Not every addicted person who commits a crime will be able to go to drug court. If his crimes are violent in nature, then he will likely face jail time, but if he commits petty crimes that harm no one physically, and it’s clear that those choices were made due to his addiction, then drug court may be an option. The police officer on the scene at the time of arrest will make notes that can help the courts determine what is appropriate.
Denton has had the benefit of working with addicts on the street and then working with them on the other side of a jail or prison sentence. He says that in some ways, it’s harder emotionally to be a probation or parole officer because you develop a relationship with the person and want them to do well on a personal level.
Says Denton: “You can find yourself getting hopeful, like, ‘Hey, maybe this guy will do it. Maybe this guy will make it.’ They aren’t this emotionless person who’s out of his mind on substances. They’re sober, they’re contrite, they’re trying. A lot of times, you meet the guy’s family, his kids. You start to see what he has to lose if he goes back to jail but, a lot of the time, that’s exactly what happens.

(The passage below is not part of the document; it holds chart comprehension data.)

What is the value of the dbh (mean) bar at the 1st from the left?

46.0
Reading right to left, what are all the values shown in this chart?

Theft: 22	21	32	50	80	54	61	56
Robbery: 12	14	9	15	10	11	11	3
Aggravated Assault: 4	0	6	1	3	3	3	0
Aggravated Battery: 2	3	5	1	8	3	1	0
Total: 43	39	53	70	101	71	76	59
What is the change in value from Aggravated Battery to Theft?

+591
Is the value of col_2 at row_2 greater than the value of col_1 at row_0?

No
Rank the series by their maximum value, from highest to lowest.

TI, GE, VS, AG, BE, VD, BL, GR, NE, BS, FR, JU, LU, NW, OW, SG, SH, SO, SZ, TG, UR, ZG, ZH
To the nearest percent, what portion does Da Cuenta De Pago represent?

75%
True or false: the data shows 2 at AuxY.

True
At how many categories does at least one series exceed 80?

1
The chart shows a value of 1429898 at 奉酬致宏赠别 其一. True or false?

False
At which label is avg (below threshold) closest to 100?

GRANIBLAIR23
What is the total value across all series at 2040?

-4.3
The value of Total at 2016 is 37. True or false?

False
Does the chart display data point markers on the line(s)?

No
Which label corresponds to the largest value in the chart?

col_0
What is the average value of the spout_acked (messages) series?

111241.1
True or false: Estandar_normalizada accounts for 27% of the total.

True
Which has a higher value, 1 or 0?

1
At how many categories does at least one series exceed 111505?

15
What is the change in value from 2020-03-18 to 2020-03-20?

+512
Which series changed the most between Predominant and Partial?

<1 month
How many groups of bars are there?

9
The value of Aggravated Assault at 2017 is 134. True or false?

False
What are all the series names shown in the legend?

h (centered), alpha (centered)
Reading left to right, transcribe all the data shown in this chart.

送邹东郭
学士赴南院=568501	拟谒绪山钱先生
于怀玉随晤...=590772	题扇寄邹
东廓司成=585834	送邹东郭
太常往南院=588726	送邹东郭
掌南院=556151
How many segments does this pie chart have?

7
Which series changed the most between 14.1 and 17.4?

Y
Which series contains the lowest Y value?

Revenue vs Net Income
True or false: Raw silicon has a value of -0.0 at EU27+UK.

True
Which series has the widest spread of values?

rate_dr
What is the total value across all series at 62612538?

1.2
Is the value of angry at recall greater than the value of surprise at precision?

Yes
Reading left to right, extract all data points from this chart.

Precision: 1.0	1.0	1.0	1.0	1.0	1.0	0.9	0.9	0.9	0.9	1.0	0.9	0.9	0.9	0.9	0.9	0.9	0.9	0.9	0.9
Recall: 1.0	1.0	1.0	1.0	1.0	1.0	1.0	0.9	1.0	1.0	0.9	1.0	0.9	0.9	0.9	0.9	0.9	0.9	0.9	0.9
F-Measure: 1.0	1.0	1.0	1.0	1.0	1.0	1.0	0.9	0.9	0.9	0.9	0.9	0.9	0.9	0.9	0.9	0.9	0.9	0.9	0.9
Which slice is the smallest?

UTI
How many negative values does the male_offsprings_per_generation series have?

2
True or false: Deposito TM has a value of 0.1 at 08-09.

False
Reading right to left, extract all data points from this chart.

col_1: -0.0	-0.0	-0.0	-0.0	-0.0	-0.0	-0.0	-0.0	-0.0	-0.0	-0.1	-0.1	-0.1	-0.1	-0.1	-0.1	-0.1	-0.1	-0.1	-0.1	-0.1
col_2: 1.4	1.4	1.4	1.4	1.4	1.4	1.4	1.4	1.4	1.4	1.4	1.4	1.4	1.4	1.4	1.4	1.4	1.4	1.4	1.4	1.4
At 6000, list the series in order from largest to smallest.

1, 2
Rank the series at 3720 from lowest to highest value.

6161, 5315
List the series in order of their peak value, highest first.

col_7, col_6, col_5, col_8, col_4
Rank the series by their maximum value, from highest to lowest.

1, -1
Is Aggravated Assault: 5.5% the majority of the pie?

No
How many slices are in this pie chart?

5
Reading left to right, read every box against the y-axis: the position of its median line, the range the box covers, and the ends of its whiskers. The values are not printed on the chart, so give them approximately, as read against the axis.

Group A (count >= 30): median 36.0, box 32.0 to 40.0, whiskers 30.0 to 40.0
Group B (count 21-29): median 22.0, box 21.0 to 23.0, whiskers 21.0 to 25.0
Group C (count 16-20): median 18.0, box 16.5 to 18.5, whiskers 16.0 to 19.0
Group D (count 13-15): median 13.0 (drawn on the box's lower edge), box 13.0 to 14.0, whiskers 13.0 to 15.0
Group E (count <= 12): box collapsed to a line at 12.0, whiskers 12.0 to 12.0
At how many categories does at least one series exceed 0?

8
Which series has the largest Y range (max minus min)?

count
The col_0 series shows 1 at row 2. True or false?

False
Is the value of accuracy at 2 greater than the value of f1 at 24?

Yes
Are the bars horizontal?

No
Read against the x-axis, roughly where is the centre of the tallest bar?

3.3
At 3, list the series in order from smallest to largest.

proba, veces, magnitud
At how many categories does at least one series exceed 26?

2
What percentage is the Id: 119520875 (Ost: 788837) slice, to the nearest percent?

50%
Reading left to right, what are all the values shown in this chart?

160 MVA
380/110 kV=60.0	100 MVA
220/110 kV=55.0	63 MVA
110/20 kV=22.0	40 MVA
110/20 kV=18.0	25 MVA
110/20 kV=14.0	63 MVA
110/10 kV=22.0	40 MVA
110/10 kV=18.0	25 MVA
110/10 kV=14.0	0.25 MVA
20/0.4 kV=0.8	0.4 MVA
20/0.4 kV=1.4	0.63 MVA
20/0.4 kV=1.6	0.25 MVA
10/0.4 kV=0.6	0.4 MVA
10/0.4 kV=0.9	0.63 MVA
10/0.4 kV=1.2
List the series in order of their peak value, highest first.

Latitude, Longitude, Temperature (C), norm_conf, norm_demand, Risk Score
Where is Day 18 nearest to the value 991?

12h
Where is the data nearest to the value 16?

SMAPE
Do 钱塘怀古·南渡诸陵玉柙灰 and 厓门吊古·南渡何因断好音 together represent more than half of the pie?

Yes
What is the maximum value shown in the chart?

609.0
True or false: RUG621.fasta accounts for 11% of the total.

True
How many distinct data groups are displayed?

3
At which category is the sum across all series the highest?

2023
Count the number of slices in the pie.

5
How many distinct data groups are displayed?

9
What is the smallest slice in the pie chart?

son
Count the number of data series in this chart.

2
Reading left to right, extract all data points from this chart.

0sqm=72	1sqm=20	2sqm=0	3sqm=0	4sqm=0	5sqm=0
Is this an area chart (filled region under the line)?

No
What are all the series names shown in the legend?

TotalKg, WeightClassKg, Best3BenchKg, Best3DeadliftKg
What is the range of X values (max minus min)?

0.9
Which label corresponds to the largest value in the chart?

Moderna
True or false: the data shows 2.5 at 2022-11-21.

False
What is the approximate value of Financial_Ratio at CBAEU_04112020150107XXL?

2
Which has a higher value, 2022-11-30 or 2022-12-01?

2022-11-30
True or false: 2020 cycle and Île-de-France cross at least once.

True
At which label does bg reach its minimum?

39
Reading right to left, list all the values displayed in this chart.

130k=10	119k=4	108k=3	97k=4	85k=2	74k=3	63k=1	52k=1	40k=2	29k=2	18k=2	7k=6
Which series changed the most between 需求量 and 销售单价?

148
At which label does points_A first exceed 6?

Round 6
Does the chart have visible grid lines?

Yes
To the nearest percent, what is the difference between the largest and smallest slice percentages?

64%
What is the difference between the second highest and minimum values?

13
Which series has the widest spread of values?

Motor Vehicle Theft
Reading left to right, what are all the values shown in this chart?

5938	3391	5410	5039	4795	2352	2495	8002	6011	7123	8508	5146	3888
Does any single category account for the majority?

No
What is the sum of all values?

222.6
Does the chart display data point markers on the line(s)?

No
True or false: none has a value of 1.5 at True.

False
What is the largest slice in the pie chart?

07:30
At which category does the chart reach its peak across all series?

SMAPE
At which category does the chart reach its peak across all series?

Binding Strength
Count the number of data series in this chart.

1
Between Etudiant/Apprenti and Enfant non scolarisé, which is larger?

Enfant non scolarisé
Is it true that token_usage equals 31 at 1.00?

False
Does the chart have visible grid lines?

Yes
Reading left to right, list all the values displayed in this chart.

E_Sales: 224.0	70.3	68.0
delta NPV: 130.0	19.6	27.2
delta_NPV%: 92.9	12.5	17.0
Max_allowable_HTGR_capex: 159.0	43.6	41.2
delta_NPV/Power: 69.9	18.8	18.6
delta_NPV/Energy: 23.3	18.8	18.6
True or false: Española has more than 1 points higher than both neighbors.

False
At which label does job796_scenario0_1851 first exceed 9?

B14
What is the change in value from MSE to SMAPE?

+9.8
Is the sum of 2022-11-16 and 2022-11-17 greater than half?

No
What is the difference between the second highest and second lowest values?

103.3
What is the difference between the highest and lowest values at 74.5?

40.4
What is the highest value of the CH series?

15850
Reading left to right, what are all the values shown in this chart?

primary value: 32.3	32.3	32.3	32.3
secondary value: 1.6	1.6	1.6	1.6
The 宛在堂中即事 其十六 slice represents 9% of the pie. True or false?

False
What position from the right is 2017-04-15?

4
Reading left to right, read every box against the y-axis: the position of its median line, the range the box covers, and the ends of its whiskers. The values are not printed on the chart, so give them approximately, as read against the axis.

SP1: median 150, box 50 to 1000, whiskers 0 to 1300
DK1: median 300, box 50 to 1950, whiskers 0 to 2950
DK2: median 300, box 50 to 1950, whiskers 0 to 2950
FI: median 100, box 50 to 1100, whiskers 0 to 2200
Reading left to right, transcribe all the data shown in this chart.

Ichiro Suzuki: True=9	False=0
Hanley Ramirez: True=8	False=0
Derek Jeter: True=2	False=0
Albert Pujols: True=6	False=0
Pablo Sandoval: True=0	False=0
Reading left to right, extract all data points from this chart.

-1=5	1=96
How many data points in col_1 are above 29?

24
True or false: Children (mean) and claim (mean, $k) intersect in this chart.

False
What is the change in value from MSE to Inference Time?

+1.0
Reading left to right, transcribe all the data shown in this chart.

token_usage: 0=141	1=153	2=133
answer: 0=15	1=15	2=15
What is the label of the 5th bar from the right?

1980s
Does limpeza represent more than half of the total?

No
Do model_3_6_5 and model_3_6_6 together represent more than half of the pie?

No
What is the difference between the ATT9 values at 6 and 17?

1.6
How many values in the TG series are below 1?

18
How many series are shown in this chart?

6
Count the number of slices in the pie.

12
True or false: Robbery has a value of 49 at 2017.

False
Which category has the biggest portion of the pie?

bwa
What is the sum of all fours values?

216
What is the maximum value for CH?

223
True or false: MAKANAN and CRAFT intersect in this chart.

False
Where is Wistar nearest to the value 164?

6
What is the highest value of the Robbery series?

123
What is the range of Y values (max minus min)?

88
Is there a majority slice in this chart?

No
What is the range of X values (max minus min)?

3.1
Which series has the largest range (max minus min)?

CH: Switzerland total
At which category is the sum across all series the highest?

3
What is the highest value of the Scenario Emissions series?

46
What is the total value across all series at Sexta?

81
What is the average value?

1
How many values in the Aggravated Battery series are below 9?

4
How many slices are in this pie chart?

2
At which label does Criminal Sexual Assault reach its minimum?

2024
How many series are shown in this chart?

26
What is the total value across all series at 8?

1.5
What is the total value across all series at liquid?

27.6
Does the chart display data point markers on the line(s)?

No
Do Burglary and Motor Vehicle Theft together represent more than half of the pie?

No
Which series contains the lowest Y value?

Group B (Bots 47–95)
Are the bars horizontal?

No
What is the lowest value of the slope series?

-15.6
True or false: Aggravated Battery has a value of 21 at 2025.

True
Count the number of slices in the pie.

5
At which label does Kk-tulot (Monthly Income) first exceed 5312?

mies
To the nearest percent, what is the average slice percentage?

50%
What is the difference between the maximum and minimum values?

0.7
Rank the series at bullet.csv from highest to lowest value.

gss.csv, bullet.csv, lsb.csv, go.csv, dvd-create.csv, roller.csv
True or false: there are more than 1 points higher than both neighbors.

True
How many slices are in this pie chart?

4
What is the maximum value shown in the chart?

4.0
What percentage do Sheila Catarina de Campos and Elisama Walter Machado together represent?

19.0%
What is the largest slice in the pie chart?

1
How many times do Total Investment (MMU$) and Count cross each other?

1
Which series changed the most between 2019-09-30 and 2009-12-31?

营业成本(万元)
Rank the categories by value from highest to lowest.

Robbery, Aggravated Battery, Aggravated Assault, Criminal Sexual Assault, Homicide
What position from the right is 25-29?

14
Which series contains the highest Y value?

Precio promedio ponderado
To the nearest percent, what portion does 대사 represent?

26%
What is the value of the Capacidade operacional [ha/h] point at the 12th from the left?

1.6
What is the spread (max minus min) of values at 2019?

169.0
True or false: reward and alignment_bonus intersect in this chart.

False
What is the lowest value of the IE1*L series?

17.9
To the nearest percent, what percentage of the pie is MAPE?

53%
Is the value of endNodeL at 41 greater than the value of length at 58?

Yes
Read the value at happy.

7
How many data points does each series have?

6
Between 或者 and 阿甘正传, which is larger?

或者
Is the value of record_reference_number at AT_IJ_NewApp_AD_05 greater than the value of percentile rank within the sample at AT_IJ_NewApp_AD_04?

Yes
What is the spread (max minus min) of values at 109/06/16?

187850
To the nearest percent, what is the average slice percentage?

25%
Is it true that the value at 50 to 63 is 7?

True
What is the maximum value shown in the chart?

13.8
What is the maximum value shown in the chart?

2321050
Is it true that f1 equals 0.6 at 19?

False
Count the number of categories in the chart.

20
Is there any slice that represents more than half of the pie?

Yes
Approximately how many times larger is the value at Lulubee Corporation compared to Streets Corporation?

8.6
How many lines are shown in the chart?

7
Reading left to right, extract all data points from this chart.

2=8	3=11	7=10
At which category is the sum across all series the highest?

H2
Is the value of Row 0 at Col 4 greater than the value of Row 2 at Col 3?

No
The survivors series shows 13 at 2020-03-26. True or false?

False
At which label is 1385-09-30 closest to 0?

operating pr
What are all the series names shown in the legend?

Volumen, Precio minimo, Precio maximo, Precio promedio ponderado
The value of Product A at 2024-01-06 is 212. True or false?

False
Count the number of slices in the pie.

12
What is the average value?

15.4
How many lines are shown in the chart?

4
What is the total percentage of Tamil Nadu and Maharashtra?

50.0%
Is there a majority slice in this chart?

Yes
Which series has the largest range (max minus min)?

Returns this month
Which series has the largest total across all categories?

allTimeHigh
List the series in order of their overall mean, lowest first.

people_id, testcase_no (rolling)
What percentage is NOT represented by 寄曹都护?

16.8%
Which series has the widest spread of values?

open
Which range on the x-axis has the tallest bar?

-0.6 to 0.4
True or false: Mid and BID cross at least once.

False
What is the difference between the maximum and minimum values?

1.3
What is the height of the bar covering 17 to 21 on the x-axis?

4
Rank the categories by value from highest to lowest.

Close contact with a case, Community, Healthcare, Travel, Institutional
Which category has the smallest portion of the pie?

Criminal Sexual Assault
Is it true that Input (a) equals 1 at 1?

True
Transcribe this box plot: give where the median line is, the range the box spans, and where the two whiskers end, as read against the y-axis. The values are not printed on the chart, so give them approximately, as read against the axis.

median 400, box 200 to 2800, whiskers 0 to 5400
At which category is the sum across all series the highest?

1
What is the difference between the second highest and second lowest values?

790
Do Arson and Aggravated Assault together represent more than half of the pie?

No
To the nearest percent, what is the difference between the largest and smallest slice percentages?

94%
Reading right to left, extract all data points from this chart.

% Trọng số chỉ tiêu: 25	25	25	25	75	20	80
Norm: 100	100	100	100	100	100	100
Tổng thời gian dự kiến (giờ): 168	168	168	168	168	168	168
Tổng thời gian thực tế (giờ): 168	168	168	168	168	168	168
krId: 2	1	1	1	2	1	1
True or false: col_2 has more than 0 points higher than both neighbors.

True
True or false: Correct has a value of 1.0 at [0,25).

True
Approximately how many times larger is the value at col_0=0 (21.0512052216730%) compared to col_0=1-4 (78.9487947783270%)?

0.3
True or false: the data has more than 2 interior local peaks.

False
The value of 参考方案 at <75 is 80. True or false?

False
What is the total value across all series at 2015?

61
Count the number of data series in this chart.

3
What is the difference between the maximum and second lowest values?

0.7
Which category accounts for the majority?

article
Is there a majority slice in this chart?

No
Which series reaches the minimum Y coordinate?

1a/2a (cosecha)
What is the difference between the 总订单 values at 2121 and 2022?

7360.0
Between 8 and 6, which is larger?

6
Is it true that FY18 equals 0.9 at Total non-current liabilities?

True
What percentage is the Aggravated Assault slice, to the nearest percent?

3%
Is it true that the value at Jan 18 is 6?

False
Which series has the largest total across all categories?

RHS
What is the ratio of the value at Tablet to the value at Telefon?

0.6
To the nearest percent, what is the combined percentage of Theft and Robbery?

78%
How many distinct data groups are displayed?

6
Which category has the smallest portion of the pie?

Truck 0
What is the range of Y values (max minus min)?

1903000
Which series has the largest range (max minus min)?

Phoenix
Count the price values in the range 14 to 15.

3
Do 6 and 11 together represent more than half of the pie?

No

Sometimes it happens right away, sometimes a few months.
“But it’s not easy to start completely over – especially when you’ve got years and years in that life [of addiction]. They run into their friends or they’ve got family who are still living that life and they have money problems and pretty soon they stop showing up for their appointments and you don’t know what happened to them and then you find out they’re back inside.”
Though Denton says that, as a parole officer and even as a police officer arriving on the scene of a call, law enforcement does what they can to help connect the person with the services they need to make this time in their lives a thing of the past, but they are limited in the amount of good they can do.
“I can give a guy the phone number to a dozen different nonprofits around here that are set up to do nothing but connect guys who are out of jail with treatment, with jobs, with clothes for interviews – whatever they need – but if they don’t call, then it’s not going to make a bit of difference,” says Denton.
For some people, however, Denton says these little gestures on the part of law enforcement make all the difference in the world.
“I remember one guy, he was coming off of eight years in lockup and I hooked him up with [a nonprofit] that offers convicts an internship on a construction site. He was strung out on heroin when he went in, but he detoxed while he was inside, did some groups, hooked up with treatment when he got out, went to meetings. But he went to [the nonprofit], got the internship, got the job, stayed with it. Clean drug tests for 18 months, got married, settled down – he wrapped up his parole and I haven’t heard of him since, which is a best-case scenario in this job. I wish it happened like that for more of them.”
Wakeup Call
For many people living with an active addiction, getting arrested for driving under the influence, drug possession, or another drug-related charge is the wakeup call they need to make changes in their lives. In counties where drug courts are available, they may be able to connect with the treatment they need via court order, but in other cases, it may be necessary to take independent steps to find the right rehab program for their needs.